> [Given information]
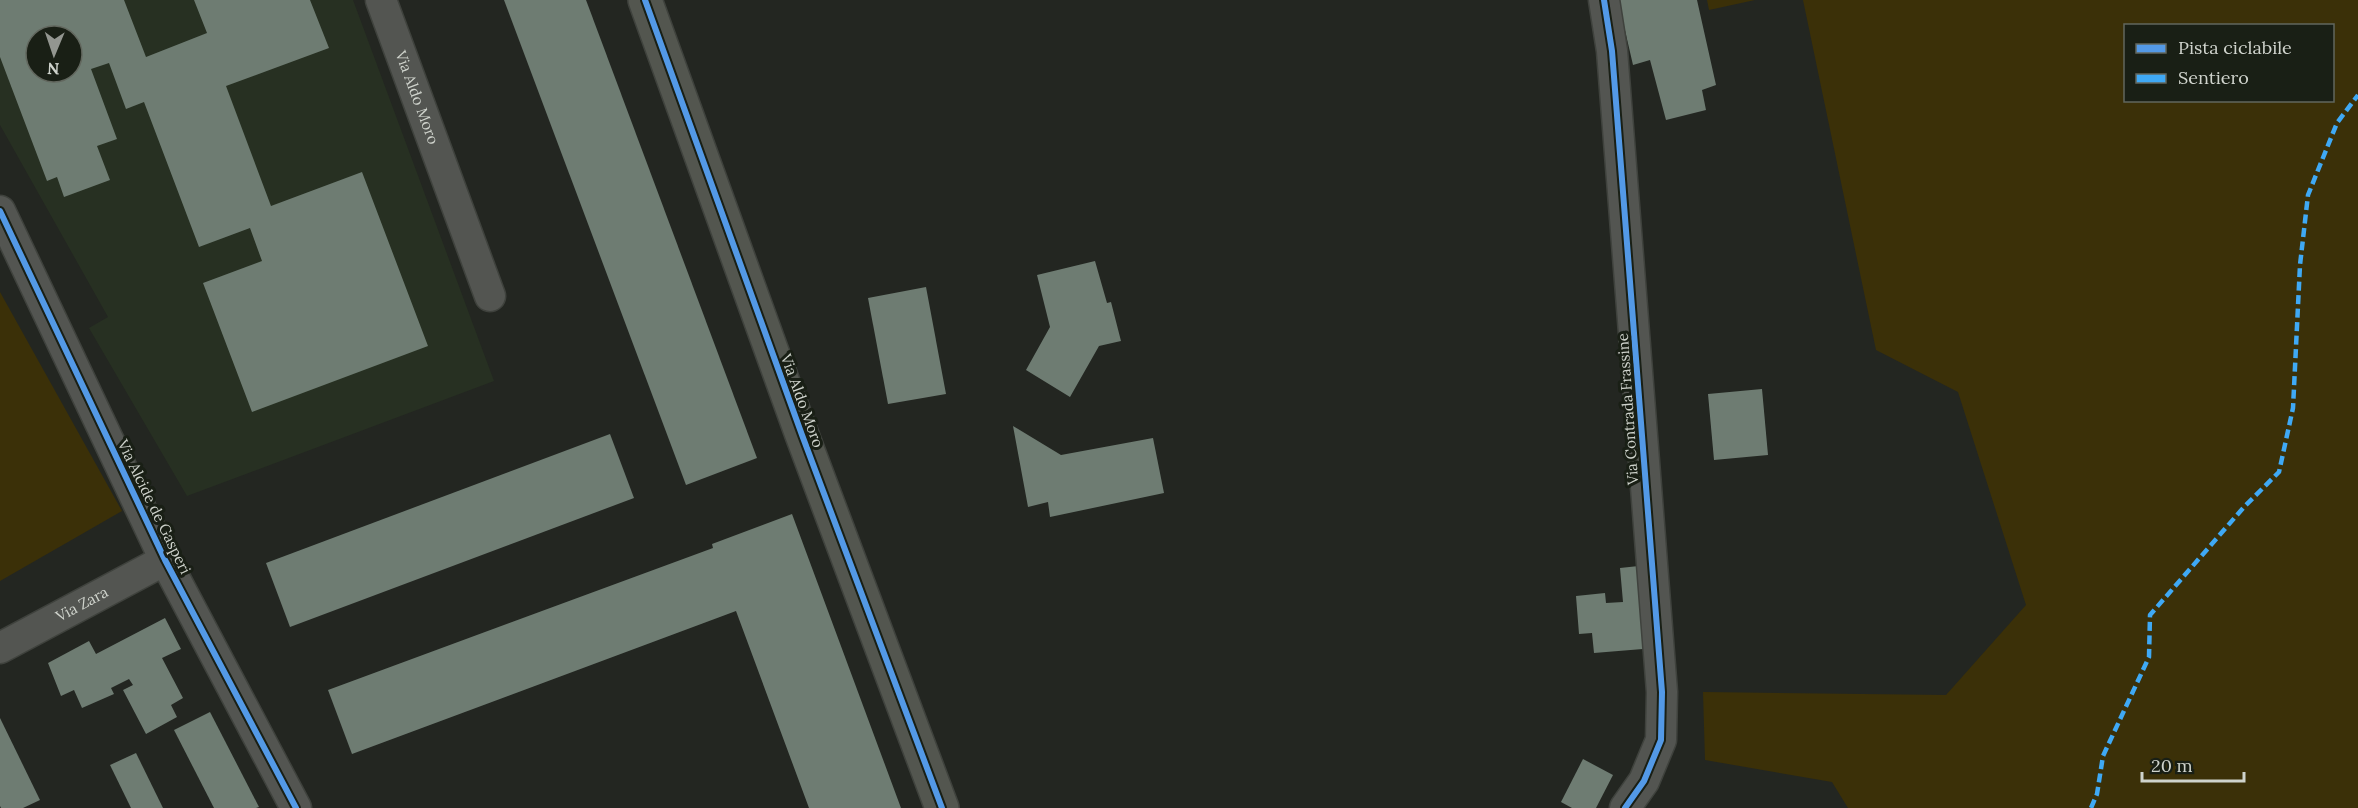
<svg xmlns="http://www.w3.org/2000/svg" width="2358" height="808" font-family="Lora,serif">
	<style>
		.built { fill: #273022; fill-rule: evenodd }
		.green { fill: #3b3008; fill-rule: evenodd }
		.building { fill: #6e7c72; fill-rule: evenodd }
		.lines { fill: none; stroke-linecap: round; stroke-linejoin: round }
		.street-casing { stroke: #3f423d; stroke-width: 33 }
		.secondary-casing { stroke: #3f423d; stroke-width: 36 }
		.street { stroke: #535551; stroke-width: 30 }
		.secondary { stroke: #53564f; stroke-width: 33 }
		.quiet { stroke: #3fa9f5; stroke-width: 4.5; stroke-dasharray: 9 4.5; stroke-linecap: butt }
		.cycleway-casing { stroke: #191f15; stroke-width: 10 }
		.cycleway { stroke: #5399e6; stroke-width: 6 }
		.labels { text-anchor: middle; stroke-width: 6; stroke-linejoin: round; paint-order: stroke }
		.street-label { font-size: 15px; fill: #cfd3cc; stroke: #191f15 }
	</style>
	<rect width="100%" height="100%" fill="#232621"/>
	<path class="built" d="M0,0H353L494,381L187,496L89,328L108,317L0,125ZM36,36H72V72H36Z"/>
	<g class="green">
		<path d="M1707,0H1755L1709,10Z"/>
		<path d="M1803,0H2358V808H1848L1832,782L1705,760L1703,692L1946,695L2026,605L1958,392L1876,350ZM2126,26H2332V100H2126Z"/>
		<path d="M0,292L122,511L0,581Z"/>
	</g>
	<g class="building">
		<path d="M0,0H124L146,57L207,33L194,0H310L329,48L226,86L271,206L362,172L428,346L252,412L203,283L262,261L250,228L199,247L144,102L126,109L109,63L91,69L117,139L97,146L110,180L64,197L57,177L47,181L0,57ZM36,36H72V72H36Z"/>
		<path d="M504,0H586L757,458L686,485Z"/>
		<path d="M1618,0H1697L1716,85L1702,90L1706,110L1666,120L1650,60L1633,65Z"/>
		<path d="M1095,261L1107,303L1111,302L1121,341L1099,346L1070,397L1026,370L1050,327L1037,275Z"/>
		<path d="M926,287L946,394L888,404L868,298Z"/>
		<path d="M1762,389L1768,455L1714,460L1708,394Z"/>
		<path d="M1013,426L1061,455L1153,438L1164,493L1050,517L1048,502L1028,507Z"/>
		<path d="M610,434L634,498L290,627L266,563Z"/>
		<path d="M792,514L901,808H809L736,611L352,754L328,690L713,548L712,544Z"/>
		<path d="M1648,565L1655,648L1594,653L1592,633L1579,634L1576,596L1605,593L1606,603L1623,602L1620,568Z"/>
		<path d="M165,618L181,649L162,658L183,698L171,705L177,717L146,734L123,690L133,685L129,679L111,688L114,694L82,708L74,690L61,696L48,663L89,641L96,654Z"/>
		<path d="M210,712L259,807L256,808H214L174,730Z"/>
		<path d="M0,718L40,800L23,808H1L0,806Z"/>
		<path d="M136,753L163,808H131L110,765Z"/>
		<path d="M1583,759L1613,775L1596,808H1572L1561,802Z"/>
	</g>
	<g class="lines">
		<g class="street-casing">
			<g id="street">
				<path id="s1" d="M381,0L490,296"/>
				<path d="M1604,0L1612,51L1662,692L1661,740L1644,781L1625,808"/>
				<path d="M0,211L165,560L296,808"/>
				<path id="s2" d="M0,648L165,560"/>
			</g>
		</g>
		<g class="secondary-casing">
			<path id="secondary" d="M645,0L802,435L942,808"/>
		</g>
		<use href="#street" class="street"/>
		<use href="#secondary" class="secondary"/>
		<path class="quiet" d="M2091,808L2097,794L2103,756L2149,657L2150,615L2244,507L2279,472L2293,408L2300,265L2308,195L2337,123L2358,95"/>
		<g class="cycleway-casing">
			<g id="cycleway">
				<path d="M645,0L802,435L942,808"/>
				<path d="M1604,0L1612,51L1662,692L1661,740L1644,781L1625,808"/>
				<path d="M0,211L165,560L296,808"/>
			</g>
		</g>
		<use href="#cycleway" class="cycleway"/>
	</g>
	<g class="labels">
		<g class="street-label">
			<text dy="5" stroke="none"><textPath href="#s1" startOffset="104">Via Aldo Moro</textPath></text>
			<text transform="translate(802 401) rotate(70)" y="5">Via Aldo Moro</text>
			<text transform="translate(1628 409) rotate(-94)" y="5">Via Contrada Frassine</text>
			<text transform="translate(154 507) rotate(64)" y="5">Via Alcide de Gasperi</text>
			<text dy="5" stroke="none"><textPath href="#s2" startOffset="93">Via Zara</textPath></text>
		</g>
	</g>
	<rect x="2124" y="24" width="210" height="78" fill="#191f15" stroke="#62675e" stroke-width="1.5"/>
	<rect x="2136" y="44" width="30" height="9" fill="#5399e6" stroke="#62675e" stroke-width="1.5"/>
	<text x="2178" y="54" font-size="18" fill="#cfd3cc">Pista ciclabile</text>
	<rect x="2136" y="74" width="30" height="9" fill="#3fa9f5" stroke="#62675e" stroke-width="1.5"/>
	<text x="2178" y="84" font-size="18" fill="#cfd3cc">Sentiero</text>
	<g transform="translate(54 54) rotate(182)"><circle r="28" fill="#191f15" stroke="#62675e" stroke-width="1.5"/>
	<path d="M0-4.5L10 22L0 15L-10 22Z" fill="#939690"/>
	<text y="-9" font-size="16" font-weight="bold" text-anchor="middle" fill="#cfd3cc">N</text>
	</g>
	<path d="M2142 772v9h102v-9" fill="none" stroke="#cfd3cc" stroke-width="3"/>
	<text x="2151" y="772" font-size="18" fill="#cfd3cc" stroke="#191f15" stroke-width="4.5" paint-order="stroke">20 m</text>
</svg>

> [Exercise instructions] The answer must consist of each line in the entries above that includes "lines".

> [Answer section]
		.lines { fill: none; stroke-linecap: round; stroke-linejoin: round }
	<g class="lines">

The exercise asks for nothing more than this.